BCS system not good thing for football

Michael Casagrande

Growing up a University of Louisville fan, last week’s announcement of the Cards’ new conference affiliation called for a celebration.

Now, after allowing the jubilation to subside, my good conscience has returned, and I had a revelation.

Starting in 2005-2006, the Cards will turn themselves over to the pigskin pimps of the Bowl Championship Series.

The move to the Big East is not totally wrong. With current Conference USA ties, the Cards begin each season with almost no hope of playing for a national championship, even if they manage to go undefeated.

Just ask fellow Conference USA member Tulane. In 1998, the Green Wave finished 12-0. After being bypassed by the BCS, Tulane settled for a New Year’s Eve date with Brigham Young University in frosty Memphis at the dreary Liberty Bowl.

The problem may lie not in the new conference, but in the BCS system itself.

If you do not belong to one of the chosen few conferences (ACC, Big East, Big Ten, Big-12, Pac-10 or SEC) you would be hard pressed to get an equal opportunity for the NCAA title.

No, I will not stoop so low as referring to the BCS as the “Bull Crap System,” but the now-cliched acronym speaks the truth.

The Division I-A football system of crowning a national champion is unlike that of any of the other NCAA-sanctioned sports.

It is time the BCS fat cats take a look at how the little guys in Division I-AA do things.

At the conclusion of the regular season, 16 teams are chosen and thrown into a bracket. Sound familiar, hoop fans?

The I-AA playoffs bring the Cinderella stories of March Madness to the pre-Christmas Saturdays normally reserved for wall-to-wall shopping.

The 2002 Toppers would be exhibit A in my case to overthrow the BCS.

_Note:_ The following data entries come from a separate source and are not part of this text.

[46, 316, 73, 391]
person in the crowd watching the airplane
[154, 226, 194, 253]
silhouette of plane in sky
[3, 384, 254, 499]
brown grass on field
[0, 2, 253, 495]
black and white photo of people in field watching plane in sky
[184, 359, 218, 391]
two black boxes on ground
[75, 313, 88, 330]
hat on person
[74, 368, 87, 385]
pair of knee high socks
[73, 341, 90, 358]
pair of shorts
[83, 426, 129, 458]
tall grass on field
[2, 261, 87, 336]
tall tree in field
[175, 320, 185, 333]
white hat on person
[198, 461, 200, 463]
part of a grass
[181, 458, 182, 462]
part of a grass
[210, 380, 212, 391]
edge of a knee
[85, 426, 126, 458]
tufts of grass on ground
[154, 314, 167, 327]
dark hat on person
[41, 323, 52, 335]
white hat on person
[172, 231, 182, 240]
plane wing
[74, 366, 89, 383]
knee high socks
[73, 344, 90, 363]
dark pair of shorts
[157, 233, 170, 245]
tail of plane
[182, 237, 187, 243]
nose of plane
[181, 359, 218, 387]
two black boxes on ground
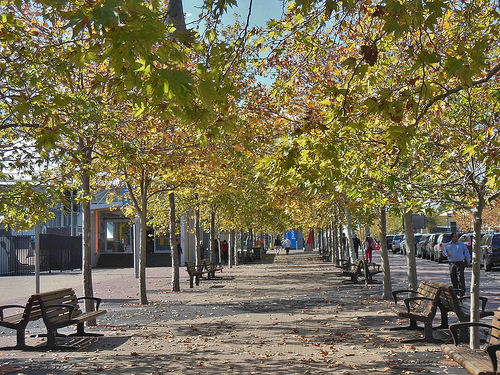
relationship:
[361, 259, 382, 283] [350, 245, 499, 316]
bench on side of road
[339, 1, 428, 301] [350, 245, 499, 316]
tree on side of road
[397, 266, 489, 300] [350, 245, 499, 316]
shadow on road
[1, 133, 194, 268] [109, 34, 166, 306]
buidling behind tree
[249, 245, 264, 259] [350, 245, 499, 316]
table on side of road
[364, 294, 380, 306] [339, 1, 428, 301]
leaf fell from tree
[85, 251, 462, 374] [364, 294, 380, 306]
pavement has leaf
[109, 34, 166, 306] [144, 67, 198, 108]
tree has leaf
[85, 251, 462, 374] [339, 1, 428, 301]
pavement beneath tree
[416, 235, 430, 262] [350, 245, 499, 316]
car on road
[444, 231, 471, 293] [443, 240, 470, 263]
man with a shirt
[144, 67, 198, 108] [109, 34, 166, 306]
leaf on tree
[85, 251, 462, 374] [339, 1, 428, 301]
pavement with tree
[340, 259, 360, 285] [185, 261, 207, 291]
bench facing bench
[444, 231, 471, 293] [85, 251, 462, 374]
man on pavement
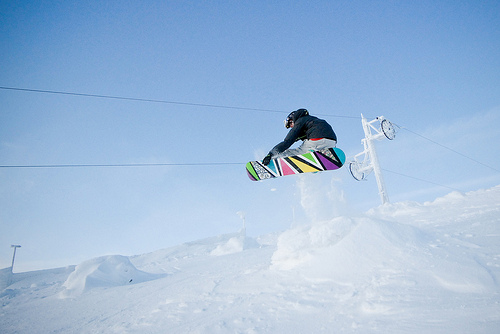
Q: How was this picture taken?
A: Camera.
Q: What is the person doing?
A: Snowboarding.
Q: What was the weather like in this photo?
A: Sunny.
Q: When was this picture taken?
A: Daylight.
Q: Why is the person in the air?
A: A snowboarder.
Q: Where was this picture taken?
A: On a ski slope.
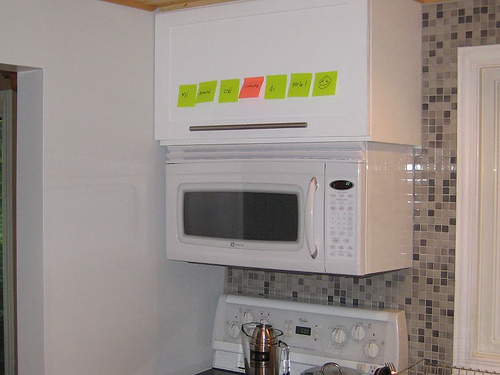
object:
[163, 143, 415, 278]
microwave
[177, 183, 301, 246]
glass door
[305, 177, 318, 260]
handle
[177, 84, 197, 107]
post it note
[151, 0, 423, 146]
cabinet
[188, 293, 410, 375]
stove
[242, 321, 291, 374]
measuring cup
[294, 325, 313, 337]
display panel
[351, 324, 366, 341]
control knobs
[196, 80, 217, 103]
sticky note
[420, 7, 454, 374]
tile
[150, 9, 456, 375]
wall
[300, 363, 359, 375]
lid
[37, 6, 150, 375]
wall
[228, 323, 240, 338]
knob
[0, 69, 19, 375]
door frame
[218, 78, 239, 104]
post it note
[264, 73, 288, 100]
post it note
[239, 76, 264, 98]
sticky note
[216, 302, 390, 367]
oven control panel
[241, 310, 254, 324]
knob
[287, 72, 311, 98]
post it note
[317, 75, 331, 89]
smiley face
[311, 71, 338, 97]
post it note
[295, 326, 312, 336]
screen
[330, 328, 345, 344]
dial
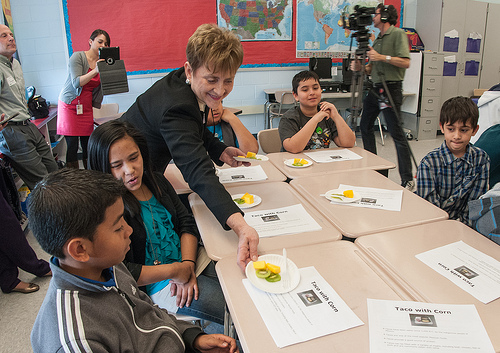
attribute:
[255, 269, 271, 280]
kiwi — slice, delicious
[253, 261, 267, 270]
pineapple — delicious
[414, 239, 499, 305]
paper — sheet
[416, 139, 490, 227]
shirt — plaid, blue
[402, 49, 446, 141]
cabinet — grey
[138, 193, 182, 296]
shirt — turquiose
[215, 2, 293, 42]
wall map — united states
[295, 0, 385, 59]
wall map — world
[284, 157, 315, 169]
plate — white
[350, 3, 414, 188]
cameraman — filming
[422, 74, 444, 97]
drawer — closed shut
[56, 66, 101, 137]
dress — red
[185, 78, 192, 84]
earring — silver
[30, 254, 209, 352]
jacket — grey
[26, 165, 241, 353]
boy — young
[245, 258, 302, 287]
plate — paper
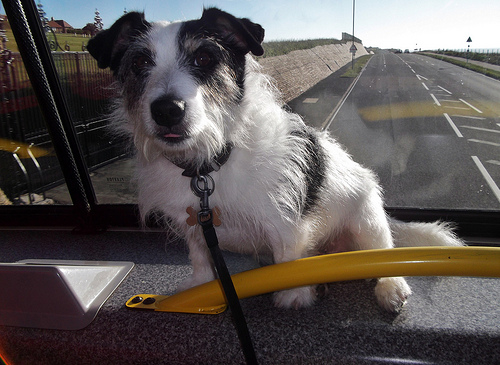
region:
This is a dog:
[75, 1, 435, 294]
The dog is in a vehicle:
[59, 10, 422, 295]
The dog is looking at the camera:
[75, 18, 285, 156]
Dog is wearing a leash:
[182, 152, 255, 362]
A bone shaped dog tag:
[174, 200, 229, 233]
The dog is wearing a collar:
[159, 133, 252, 171]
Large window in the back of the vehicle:
[55, 1, 480, 198]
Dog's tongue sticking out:
[153, 127, 189, 144]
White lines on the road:
[396, 35, 497, 200]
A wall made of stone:
[284, 44, 345, 88]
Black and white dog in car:
[97, 5, 467, 307]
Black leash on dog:
[203, 213, 247, 359]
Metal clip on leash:
[194, 178, 208, 213]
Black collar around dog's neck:
[170, 152, 227, 174]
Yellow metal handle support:
[140, 241, 497, 308]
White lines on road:
[409, 49, 499, 208]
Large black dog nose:
[154, 95, 191, 125]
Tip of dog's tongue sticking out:
[165, 132, 181, 140]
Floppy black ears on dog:
[82, 4, 271, 57]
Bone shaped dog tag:
[185, 203, 226, 228]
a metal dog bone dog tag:
[184, 205, 221, 229]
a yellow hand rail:
[127, 248, 499, 313]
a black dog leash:
[195, 176, 255, 361]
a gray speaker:
[1, 255, 133, 330]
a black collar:
[177, 144, 235, 179]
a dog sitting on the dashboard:
[82, 9, 459, 307]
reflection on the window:
[359, 95, 499, 122]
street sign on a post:
[463, 36, 472, 63]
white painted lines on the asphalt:
[394, 50, 498, 197]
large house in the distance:
[47, 19, 99, 33]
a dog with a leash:
[63, 6, 383, 308]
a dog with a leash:
[78, 10, 326, 264]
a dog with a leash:
[78, 7, 340, 319]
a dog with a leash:
[100, 31, 352, 341]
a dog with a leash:
[57, 18, 310, 298]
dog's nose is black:
[142, 89, 196, 141]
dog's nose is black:
[140, 89, 201, 146]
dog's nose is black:
[131, 89, 197, 135]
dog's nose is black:
[135, 74, 207, 130]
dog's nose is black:
[133, 76, 214, 138]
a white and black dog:
[88, 5, 463, 308]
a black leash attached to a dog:
[191, 177, 253, 364]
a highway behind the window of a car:
[283, 44, 498, 210]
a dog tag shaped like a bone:
[184, 205, 222, 227]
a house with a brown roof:
[46, 16, 73, 35]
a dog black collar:
[167, 144, 236, 178]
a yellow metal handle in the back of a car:
[126, 244, 498, 327]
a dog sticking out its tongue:
[156, 128, 188, 143]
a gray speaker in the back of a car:
[1, 256, 135, 330]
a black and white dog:
[85, 4, 466, 316]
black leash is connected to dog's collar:
[85, 6, 467, 364]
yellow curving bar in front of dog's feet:
[87, 6, 498, 315]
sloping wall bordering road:
[260, 40, 498, 212]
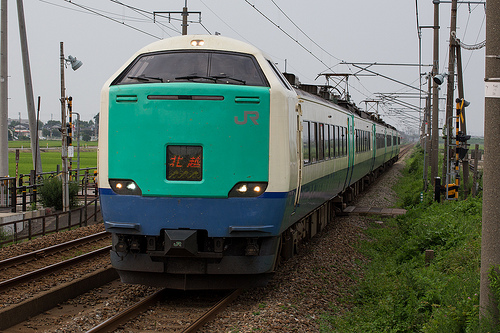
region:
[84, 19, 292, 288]
the front of a train car.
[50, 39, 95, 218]
a light on train tracks.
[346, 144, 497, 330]
green grass near train tracks.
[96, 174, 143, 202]
headlight on a train.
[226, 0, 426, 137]
powerlines near train tracks.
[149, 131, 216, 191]
the very front of a train.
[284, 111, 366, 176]
windows on the side of a train.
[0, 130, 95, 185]
a field of green grass.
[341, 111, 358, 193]
a door on a train.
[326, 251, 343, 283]
a section of ground near a train..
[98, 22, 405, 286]
the train on the track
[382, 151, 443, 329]
the grass near the train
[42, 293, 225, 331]
the train tracks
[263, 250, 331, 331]
the rocks near the train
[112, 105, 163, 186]
the green on the train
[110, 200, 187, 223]
the blue on the train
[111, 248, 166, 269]
the black on the train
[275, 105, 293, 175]
the white on the train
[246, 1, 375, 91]
the power lines in the sky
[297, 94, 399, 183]
the windows on the side of the train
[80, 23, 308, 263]
front of train in tracks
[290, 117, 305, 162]
window on side of train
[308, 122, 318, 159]
window on side of train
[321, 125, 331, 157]
window on side of train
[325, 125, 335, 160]
window on side of train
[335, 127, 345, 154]
window on side of train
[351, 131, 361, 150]
window on side of train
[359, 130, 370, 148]
window on side of train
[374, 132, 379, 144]
window on side of train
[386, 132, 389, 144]
window on side of train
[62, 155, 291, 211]
the headlights are on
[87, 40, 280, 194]
the front of the train is green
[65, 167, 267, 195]
there are 4 lights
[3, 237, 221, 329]
there are two tracks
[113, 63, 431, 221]
the train has 6 cars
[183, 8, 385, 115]
there are wires above the train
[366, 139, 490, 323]
wild grass is growing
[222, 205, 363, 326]
the gravel is brown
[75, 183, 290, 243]
there is a blue panel under the headlights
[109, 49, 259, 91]
the windows are black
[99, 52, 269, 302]
front of train on tracks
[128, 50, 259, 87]
window on green train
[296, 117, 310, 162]
window on green train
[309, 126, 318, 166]
window on green train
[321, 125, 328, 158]
window on green train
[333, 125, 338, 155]
window on green train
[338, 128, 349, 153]
window on green train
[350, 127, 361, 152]
window on green train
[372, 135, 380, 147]
window on green train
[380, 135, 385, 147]
window on green train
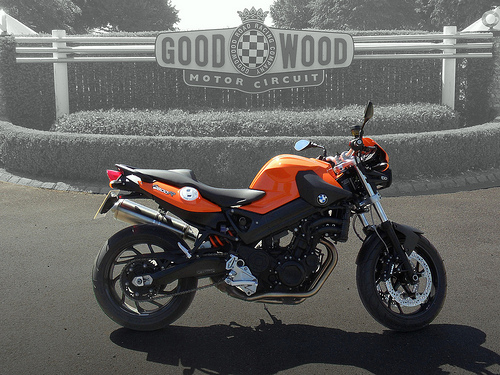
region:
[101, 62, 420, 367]
a black and orange motorbike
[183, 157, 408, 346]
a black and orange motorbike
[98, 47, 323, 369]
a black and orange motorbike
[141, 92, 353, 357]
a black and orange motorbike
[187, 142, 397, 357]
a black and orange motorbike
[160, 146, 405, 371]
a black and orange motorbike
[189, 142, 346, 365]
a black and orange motorbike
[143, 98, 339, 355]
a black and orange motorbike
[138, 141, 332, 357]
a black and orange motorbike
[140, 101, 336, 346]
a black and orange motorbike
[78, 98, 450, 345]
The motorcycle is black and orange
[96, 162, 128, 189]
Brake light on back of motorcycle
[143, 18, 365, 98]
Sign says Good Wood Motor Circuit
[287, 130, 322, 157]
Rear view mirror on motorcycle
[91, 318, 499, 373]
Shadow of motorcycle on pavement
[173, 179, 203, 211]
Gas tank on motorcycle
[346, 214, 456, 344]
Front wheel on motorcycle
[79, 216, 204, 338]
Rear wheel on motorcycle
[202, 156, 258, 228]
Driver's seat on motorcycle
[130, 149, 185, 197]
Passenger seat on motorcycle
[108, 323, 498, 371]
shadow cast on street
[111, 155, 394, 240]
bike is orange and black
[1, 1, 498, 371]
bike is only thing in color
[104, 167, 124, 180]
tail light on back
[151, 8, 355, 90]
sign says good wood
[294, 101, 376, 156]
bike has two mirrors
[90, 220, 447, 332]
bike has two tires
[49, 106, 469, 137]
hedge bush under sign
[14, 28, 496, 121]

Western entered the playoffs as the No. 15 seed with three losses a year ago. Still, Western won games on the road against the No. 2 and No. 3 seeds before ambushing McNeese State in the national championship game.

All the willpower I could muster was not enough to keep “One Shining Moment” from creeping into my subconscious when Jack Harbaugh won his first national title in his last game.

All right, that may be stretching it a bit.

The BCS has no potential for a team to go on a winning streak after losing a few early season games.

BCS proponents claim the elimination of the traditional bowl games would put a damper on the tradition that defines college football.

And the tens of millions of dollars the BCS members share from the television contract have nothing to do with it.

If it was about tradition, the BCS would never have eliminated the traditional Big Ten/Pac-10 match-up in the “Granddaddy of them all” Rose Bowl.

In the end, Division I-A football will continue to drown in the BCS and a handful of dot-com bowls. The tradition of BCS money -grubbing will prevent the Cards from becoming what perceived little brother Western Kentucky became last December: a champion.

Michael Casagrande is a sophomore print journalism major from Louisville.

The opinions expressed in this commentary do not reflect the views of the Herald, Western or its administration.